● Your objective: From the line containing "always_comb begin" to the last line of the listing below, repeat every line exactly, and output nothing else.

[Start of section]

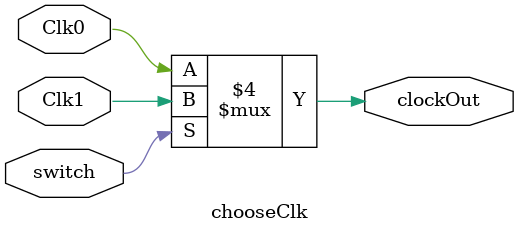
<source format=sv>
module chooseClk(
    input logic Clk0,
    input logic Clk1,
    input logic switch,
    output logic clockOut
);

    always_comb begin
        if (!switch)
            clockOut = Clk0;
        else
            clockOut = Clk1;
    end
endmodule

</source>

[End of section]

● Your solution:
    always_comb begin
        if (!switch)
            clockOut = Clk0;
        else
            clockOut = Clk1;
    end
endmodule

</source>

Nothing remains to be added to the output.